My reasoning for this ...
1) Chip would not do something overly complex when there's an easier, effective method.
2) Bit-swapping has zero silicon overhead, minimal added risk to the project
3) Encrypting the ROM is easy and has low risk of error.
4) It is deterrence rather than protection.
5) It has been described as "scrambling" not encryption.
6) I've done similar simple things and it is hard to see the forest for the trees in the result.
7) Bit-swapping is harder to crack than XORing, in code writing and execution time
8) Looking at the data suggests it could be the case ...
This is particularly true of the data below when loaded to the interpreter Cog ( assuming it's a linear load from $FFF4->$000 onwards ) ...
1E5 FFFFFFFF
1E6 08000000
1E7 00001000
1E8 C1C93008
1E9 08000000
Common constants used in many programs and most likely the interpreter are -1, $8000_0000 for sign bit manipulation, plus $0000_0200 for destination register incrementing. All those can be found by just bit-swapping.
They are all towards the end of the Cog where it is 'natural' to place constants. I have no explanation for 1E6 and 1E9 being the same, except one may get updated at run-time. The data at 1EB could decode to $FFC0_0000 ... $0000_03FF and in-betweens which could be a useful constant.
Bit-counting I think is the key to identifying known instructions. A "mov ?,PAR" would have at least 12 bits set, at least 11 bits clear for example, and that should appear early on. The only unknown bits there are the register which would be subsequently used in rdxxxx's to set the pc, sp, and global variable pointer.

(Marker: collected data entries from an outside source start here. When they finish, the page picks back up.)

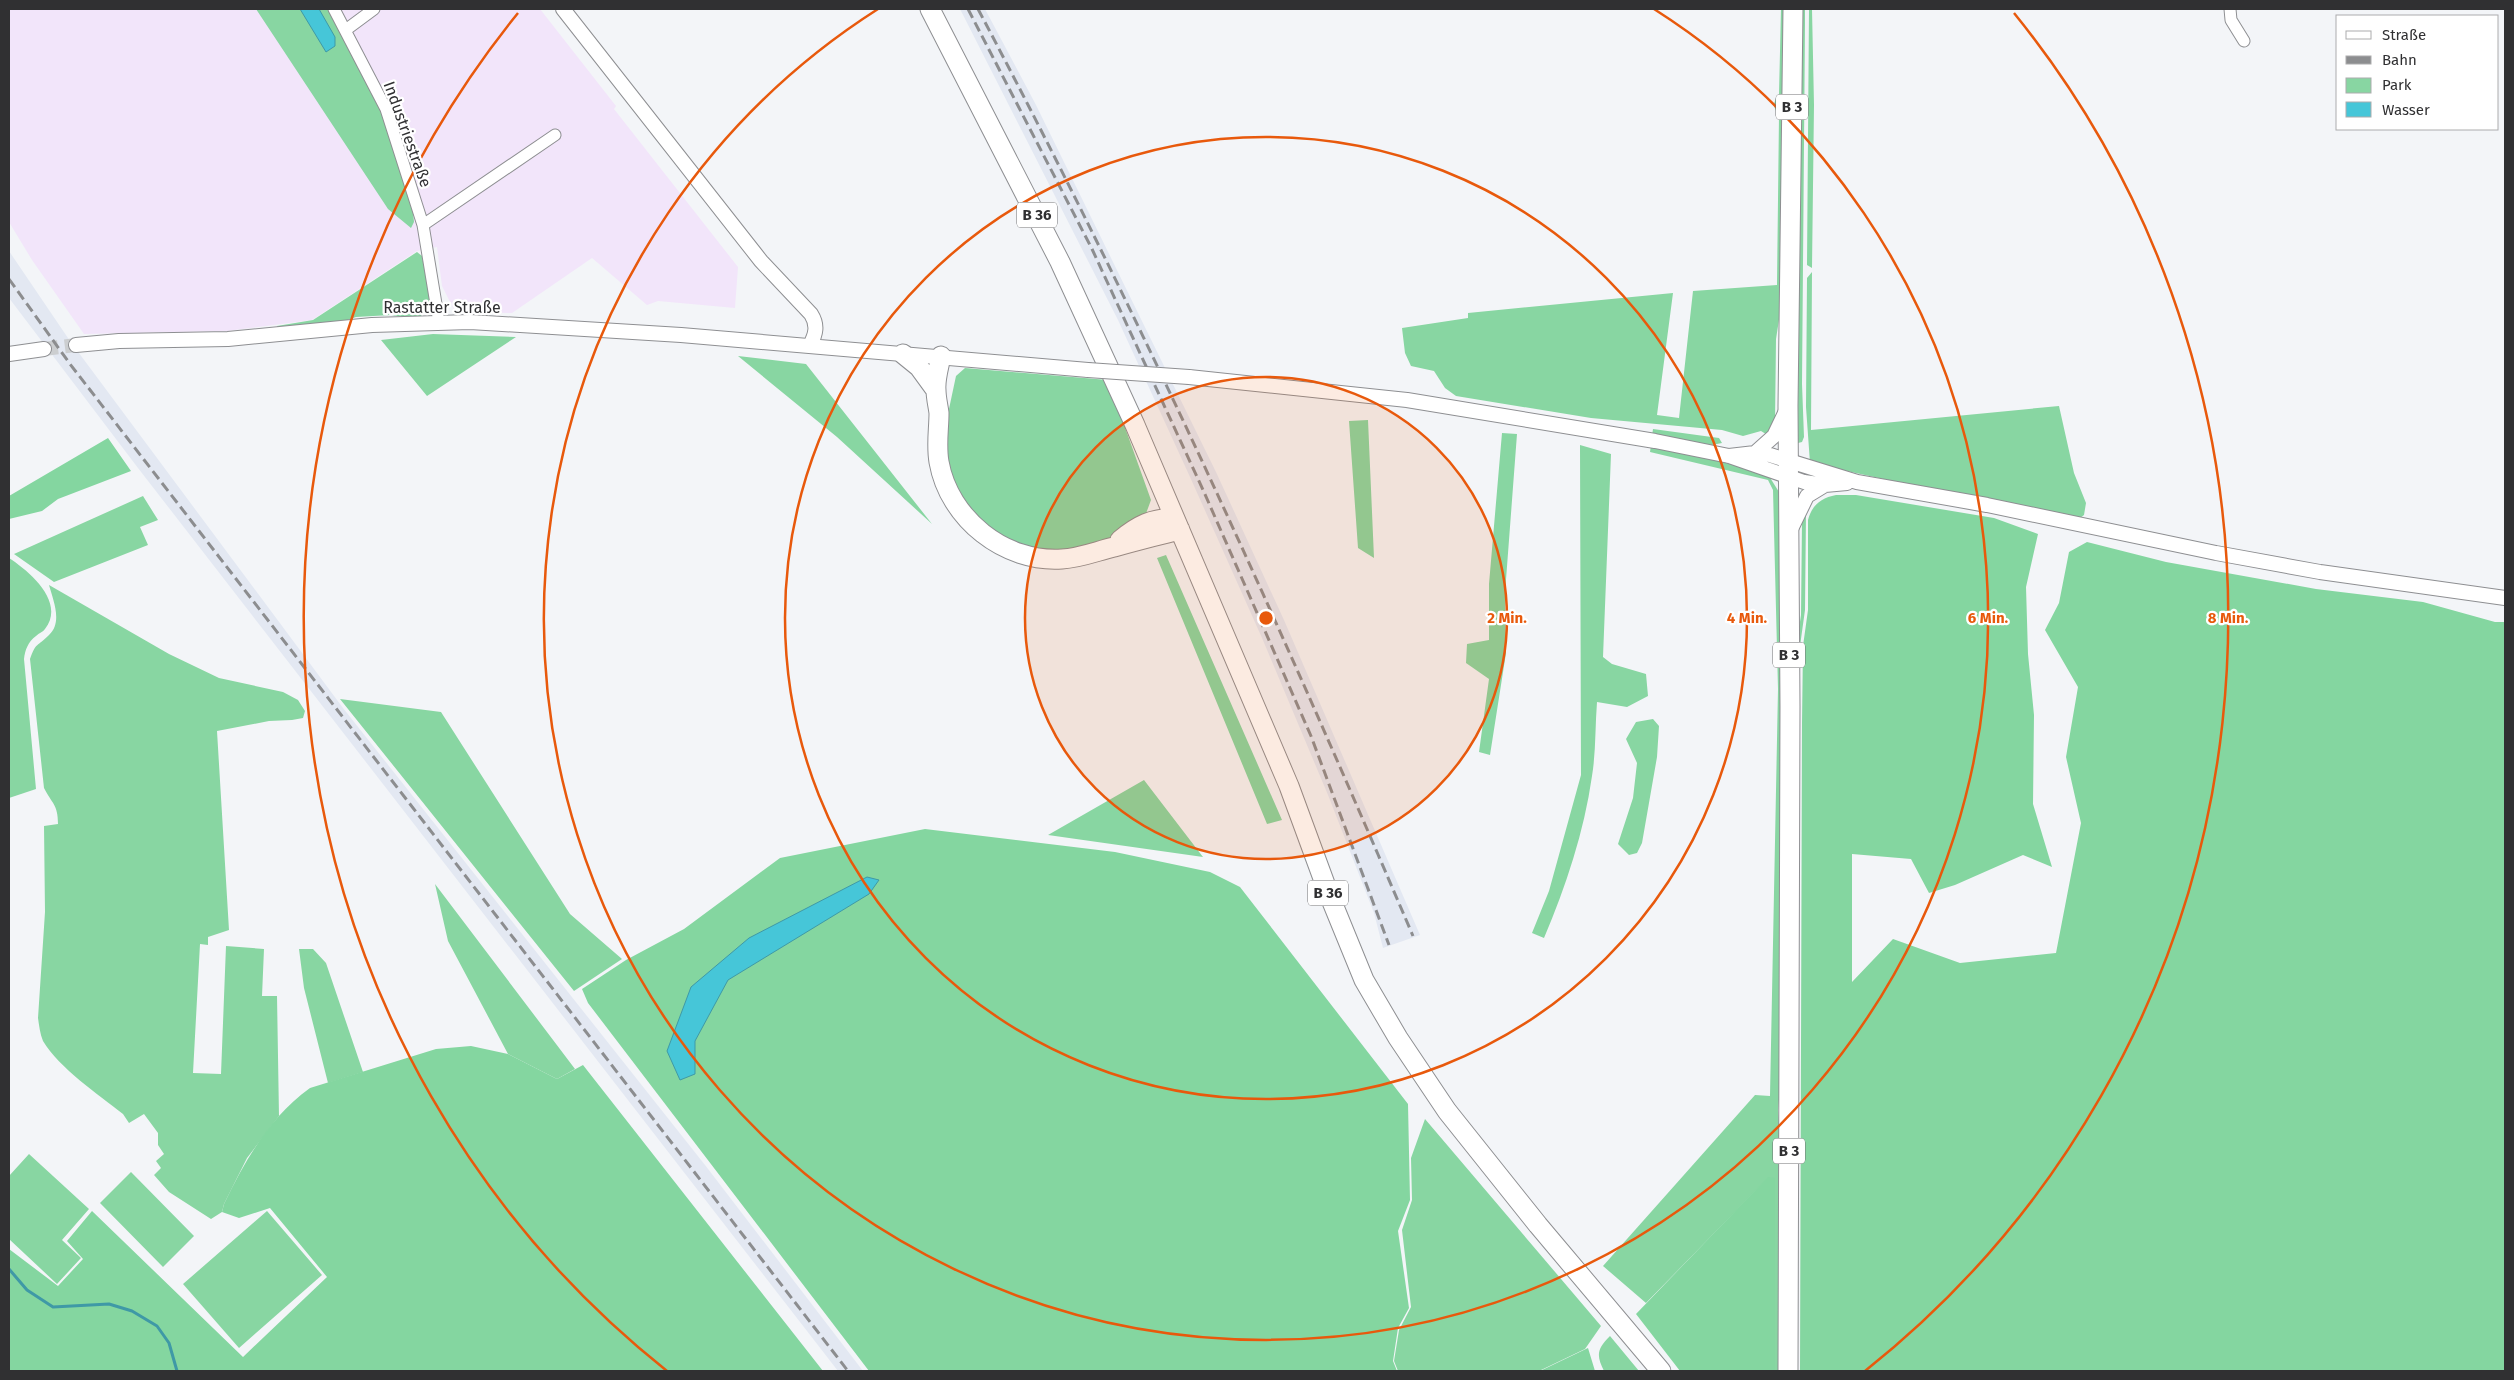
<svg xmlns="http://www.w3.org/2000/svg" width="2514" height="1380" font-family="'Fira Sans',sans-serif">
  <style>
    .commercial { fill: #f2e5fa }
    .built { fill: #e3e8f2 }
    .green { fill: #88d6a2 }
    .forest { fill: #84d6a0 }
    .water { fill: #46c6d8; stroke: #3f99a6 }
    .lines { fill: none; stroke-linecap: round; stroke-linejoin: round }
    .stream { stroke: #3f99a6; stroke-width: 3 }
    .tertiary-tunnel { stroke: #ccced0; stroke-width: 14; stroke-dasharray: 14 7; stroke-linecap: butt }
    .minor-casing { stroke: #8e8f92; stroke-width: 13 }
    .tertiary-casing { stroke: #8e8f92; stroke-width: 16 }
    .primary-casing { stroke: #8e8f92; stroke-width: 21 }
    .minor { stroke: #fff; stroke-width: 11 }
    .tertiary { stroke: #fff; stroke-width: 14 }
    .primary { stroke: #fff; stroke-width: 19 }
    .rail { stroke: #8c8d8f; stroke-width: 3; stroke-dasharray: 10 5; stroke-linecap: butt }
    .tertiary-bridge-casing { stroke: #8e8f92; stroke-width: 16; stroke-linecap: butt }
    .tertiary-bridge { stroke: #fff; stroke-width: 14 }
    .ring { fill: none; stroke: #e8590c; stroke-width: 2.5 }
    .labels { text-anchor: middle; stroke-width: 4.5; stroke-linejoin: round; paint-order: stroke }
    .shield { fill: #fff; stroke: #6e6e70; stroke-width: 1 }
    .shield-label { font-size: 15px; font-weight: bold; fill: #303032 }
    .street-label { font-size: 16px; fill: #303032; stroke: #fff }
    .centre { fill: #e8590c; stroke: #fff; stroke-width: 2.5 }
    .ring-label { font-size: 15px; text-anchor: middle; font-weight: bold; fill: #e8590c; stroke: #fff; stroke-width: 4.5; stroke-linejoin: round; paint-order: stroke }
  </style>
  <rect width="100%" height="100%" fill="#f3f5f8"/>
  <path class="commercial" d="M9,9H540L616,106L614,109L738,267L735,308L658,301L647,305L592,258L512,313L455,312L442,286L437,247L417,251L312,320L227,331L84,334L32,260L9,222Z"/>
  <path class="built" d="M960,9H985L1036,105L1216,472L1284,620L1420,935L1383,948L1374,913L1328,795L1262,638L1190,477L1118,320Z
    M9,251L70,341L343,708L705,1165L863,1371H838L138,468L9,298Z"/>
  <path class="green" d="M256,9H328L359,61L383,113L413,212L414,222L411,228L388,209Z
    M1781,9H1786L1783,294L1776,339L1775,422L1769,436L1761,431L1743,436L1722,430L1591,418L1456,396L1445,388L1434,371L1411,366L1405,353L1402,328L1468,318V313L1673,293L1657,415L1679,418L1693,291L1777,285L1779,115C1772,106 1773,103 1779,94Z
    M1799,9H1805V23L1802,384L1804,437L1802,442L1798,443Z
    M1809,9H1812L1814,105L1812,268L1807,265Z
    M417,252L422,256L430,300L425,312L420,317L412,318L391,315L356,317L339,323L278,330L277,326L313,320Z
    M1812,272L1811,430L2059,406L2074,473L2086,503L2084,515L2076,521L1810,463L1806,407L1807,278Z
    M433,334L516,337L427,396L381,340Z
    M738,356L806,364L932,524L837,437Z
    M965,368L1108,380L1151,500L1144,519L1123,536L1050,556L992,534L962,502L948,466L946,423L956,376Z
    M1368,420L1374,558L1358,548L1349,421Z
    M1653,429L1719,438L1722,443L1712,445L1652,436Z
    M1502,433L1517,434L1505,593L1506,653L1490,755L1479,752L1489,679L1466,663L1467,644L1489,640V584Z
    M1580,445L1611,454L1603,657L1612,664L1646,674L1648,696L1627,707L1597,702C1595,727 1596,752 1592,776C1584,832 1566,886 1544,938L1532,933L1549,891L1581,775Z
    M1651,445L1740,466L1769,476L1779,492L1783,1057L1778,1110L1782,1177V1371H1775V1178H1768L1646,1303L1603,1266L1755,1095L1770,1096L1778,689L1773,490L1768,480L1650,452Z
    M143,496L158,520L140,527L148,545L54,582L14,554Z
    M1806,512L1805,610L1800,646L1798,1129L1797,642L1801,615L1802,520Z
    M1166,555L1282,820L1267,824L1157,558Z
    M9,558C29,571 66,602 45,629C43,632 39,633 36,636C28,642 25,650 24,659L36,789L9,798Z
    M49,585L169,654L219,678L283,692L298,700L305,711L303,718L292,720L269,721L217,731L229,930L208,937V945L200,944L193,1073L221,1074L226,946L264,949L262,996H277L279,1116L247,1158L224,1204L222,1212L211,1219L169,1192L154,1175L161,1168L156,1161L164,1154L158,1145V1133L144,1114L129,1123L123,1114C98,1094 59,1068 43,1041C40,1034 39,1025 38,1018L45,912L44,826L58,824C58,804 52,804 44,788L30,659C36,642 37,647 49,635C63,622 53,600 49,585Z
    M340,699L441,712L570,914L622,959L574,991Z
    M1653,719L1659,726L1657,757L1642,843L1637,853L1629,855L1618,844L1633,798L1637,763L1626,739L1636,722Z
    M1144,780L1203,857L1048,835Z
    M435,884L575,1069L557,1079L508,1054L448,941Z
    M299,949H313L326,963L363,1072L328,1083L304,988Z
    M1425,1119L1601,1326L1585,1349L1539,1371H1398L1394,1361L1399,1330L1411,1307L1402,1230L1412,1200L1411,1158Z
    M29,1154L89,1209L62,1240L81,1258L57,1284L9,1239V1176Z
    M131,1172L194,1236L163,1267L100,1203Z
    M267,1211L322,1275L239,1348L183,1284Z
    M1610,1336L1639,1371H1604C1596,1355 1597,1349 1610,1336Z"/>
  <path class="forest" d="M108,438L131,471L58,499L42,511L9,519V496Z
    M1836,495H1856L1994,518L2038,534L2026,587L2028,654L2034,715L2033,804L2052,867L2023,855L1955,885L1929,893L1911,859L1852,854V982L1893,939L1960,963L2056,953L2081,823L2066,757L2078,687L2045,630L2059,603L2069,552L2087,542L2166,562L2316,589L2423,602L2495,622H2505V1371H1800L1802,723L1803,646L1808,610V520C1812,505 1821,498 1836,495Z
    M925,829L1115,852L1210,872L1240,887L1408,1104L1410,1200L1398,1231L1409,1308L1398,1328L1393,1361L1397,1371H869L588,1003L582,989L626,960L684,929L780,858Z
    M471,1046L508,1054L557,1079L583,1065L823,1371H9V1249L58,1286L83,1259L67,1241L92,1211L243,1357L327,1277L270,1208L239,1218L222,1212L224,1204C246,1159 269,1118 310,1088L436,1049Z
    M1768,1177L1775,1178V1371H1680L1636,1314Z
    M1588,1348L1595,1371H1540Z"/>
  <path class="water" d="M300,9H319L335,37V46L326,52Z
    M867,877L879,880L869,894L728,980L695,1041V1074L680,1080L667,1051L691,987L749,938Z"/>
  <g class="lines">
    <path class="stream" d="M9,1269L27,1290L53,1307L109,1304L132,1311L157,1326L169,1343L177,1371"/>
    <path class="tertiary-tunnel" d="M44,349L76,345"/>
    <defs>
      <path id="minor" d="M334,9L386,109L423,225L439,322
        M2230,9L2231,20L2244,41
        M347,29L374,9
        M423,225L555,135"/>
      <path id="tertiary" d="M563,9L761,261L811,314C818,325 816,334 810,345
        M76,345L119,341L228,339L372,325L470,322L681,335L1088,370
        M9,354L44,349
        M1189,377L1407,400L1655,441L1729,456L1804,482L1825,485L1847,483
        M1755,453L1774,436L1786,411
        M1729,456L1755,453L1770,455L1857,482L1987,505L2216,553L2320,572L2505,598
        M1790,531L1807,496L1825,485"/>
      <path id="primary" d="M930,9L1060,262L1135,425L1289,786L1328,892L1364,980L1398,1038L1447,1111L1538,1225L1661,1371
        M903,354L919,367L935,389
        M941,356C939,367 935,379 936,390C936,398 938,405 939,413C939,429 936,445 939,462C949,519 1005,563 1062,559C1080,558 1097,551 1114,547C1136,541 1158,535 1180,530
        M1120,540C1137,526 1153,517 1175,519
        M1788,1371L1790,706L1788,406L1793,9"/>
    </defs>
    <use href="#minor" class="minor-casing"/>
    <use href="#tertiary" class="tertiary-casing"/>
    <use href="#primary" class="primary-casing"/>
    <use href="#minor" class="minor"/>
    <use href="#tertiary" class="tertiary"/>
    <use href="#primary" class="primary"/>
    <path class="rail" d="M968,9L1092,249L1204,492L1311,736L1389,945
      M978,9C1138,311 1279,622 1413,936
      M9,279L70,364L848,1371"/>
    <defs>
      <path id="tertiary-bridge" d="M1088,370L1189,377"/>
    </defs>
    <use href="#tertiary-bridge" class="tertiary-bridge-casing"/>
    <use href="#tertiary-bridge" class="tertiary-bridge"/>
  </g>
  <circle cx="1266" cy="618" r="241" fill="#e8590c" fill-opacity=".12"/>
  <g class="ring">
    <circle cx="1266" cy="618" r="241"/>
    <circle cx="1266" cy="618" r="481"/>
    <path d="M1654 9A722 722 0 1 1 878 9"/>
    <path d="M667 1371A962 962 0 0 1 518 13M2014 13A962 962 0 0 1 1865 1371"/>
  </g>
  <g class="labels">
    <g class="shield">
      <rect x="1776" y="94.5" width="32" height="25" rx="4"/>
      <rect x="1017" y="202.5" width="40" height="25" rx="4"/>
      <rect x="1773" y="642.5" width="32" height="25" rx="4"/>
      <rect x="1308" y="880.5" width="40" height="25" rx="4"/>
      <rect x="1773" y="1138.5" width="32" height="25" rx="4"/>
    </g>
    <g class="shield-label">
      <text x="1792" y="112">B 3</text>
      <text x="1037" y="220">B 36</text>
      <text x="1789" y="660">B 3</text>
      <text x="1328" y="898">B 36</text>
      <text x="1789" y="1156">B 3</text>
    </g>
    <g class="street-label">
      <text transform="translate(408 134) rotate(70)" y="6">Industriestraße</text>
      <text x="442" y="313">Rastatter Straße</text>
    </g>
  </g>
  <circle cx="1266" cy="618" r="8" class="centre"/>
  <g class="ring-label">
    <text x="1507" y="623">2 Min.</text>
    <text x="1747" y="623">4 Min.</text>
    <text x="1988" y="623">6 Min.</text>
    <text x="2228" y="623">8 Min.</text>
  </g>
  <rect width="2514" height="1380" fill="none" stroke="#303032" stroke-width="20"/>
  <rect x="2336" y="15" width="162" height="115" fill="#ffffff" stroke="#acacad"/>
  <rect x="2346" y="31" width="25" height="8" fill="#ffffff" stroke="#acacad"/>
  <text x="2382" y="40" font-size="15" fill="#303032">Straße</text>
  <rect x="2346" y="56" width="25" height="8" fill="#8c8d8f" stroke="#acacad"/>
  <text x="2382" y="65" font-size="15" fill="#303032">Bahn</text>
  <rect x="2346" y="78" width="25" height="15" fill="#88d6a2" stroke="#acacad"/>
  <text x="2382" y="90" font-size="15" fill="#303032">Park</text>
  <rect x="2346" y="102" width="25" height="15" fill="#46c6d8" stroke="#acacad"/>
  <text x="2382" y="115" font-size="15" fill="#303032">Wasser</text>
</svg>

I think the solution is going to rest on a finding the set of bit-swaps which generate a potentially correct result, those which don't generate "mov ?,PAR" early on can be discarded, those that don't reveal some "rdxxxx ?,?" early on can be discarded. Those which don't turn one of the constants to $0000_0200 can be discarded. Any 'jmp' early on could screw that hope, and the 'rdxxxx' may be hidden in calls to do read and increment ( unlikely IMO as that probably doesn't actually give shorter code ).
The wildcard is whether there is any address line swapping as well. If there is, I suspect it is block swapping or the ASCII Copyright notice would not have fitted so nicely. I would expect that 48 long block is uninitialised runtime buffer data for the loader.
Chip has said that CogInit executes some bytecode held in ROM, taking that as literally as stated, that bytecode could likely be in ROM mapped to the $1F0-$1FF area of the Cog. It could also be the data after the Copyright notice, but that doesn't look like bytecode to me at first glance. The last byte at $FFFF is $01, and I recall ChipVer is simply a read of ROM[noparse][[/noparse]-1], ie ROM[noparse][[/noparse]$FFFF]. There's also some odd interaction with CogInit and ROM in the Spin bytecode which I never got to the bottom of, but that could be incorrect bytecode decoding.
I'm not really sure how anyone would narrow the sets of possible interpreters to just one. Somewhere in the Cog will be some sort of jump table(s) to dispatch to bytecode handlers and we have no idea how Chip has done that. It could be a long list of 'jmp' ( unlikely IMO ), a long list of word or byte addresses. The bytecode falls into categories so there are likely to be multiple tables. None of that would appear as 'legitimate PASM instruction sequences'.
Another potential helper is that a few consecutive encrypted longs are the same. Which same instructions executed consecutively make any sense ? 'call' is one, there may be more, but these could also be duplicated addresses in a table where the same code handles different opcodes.
One brute force approach would be to generate all bit-swapped Cog programs, run them through a Cog emulator executing a known Spin program and see which execute it correctly. The same could be done to crack any encryption method; in the extreme case try all possible Cog Programs until one runs !
I think there's still a long haul to the challenge.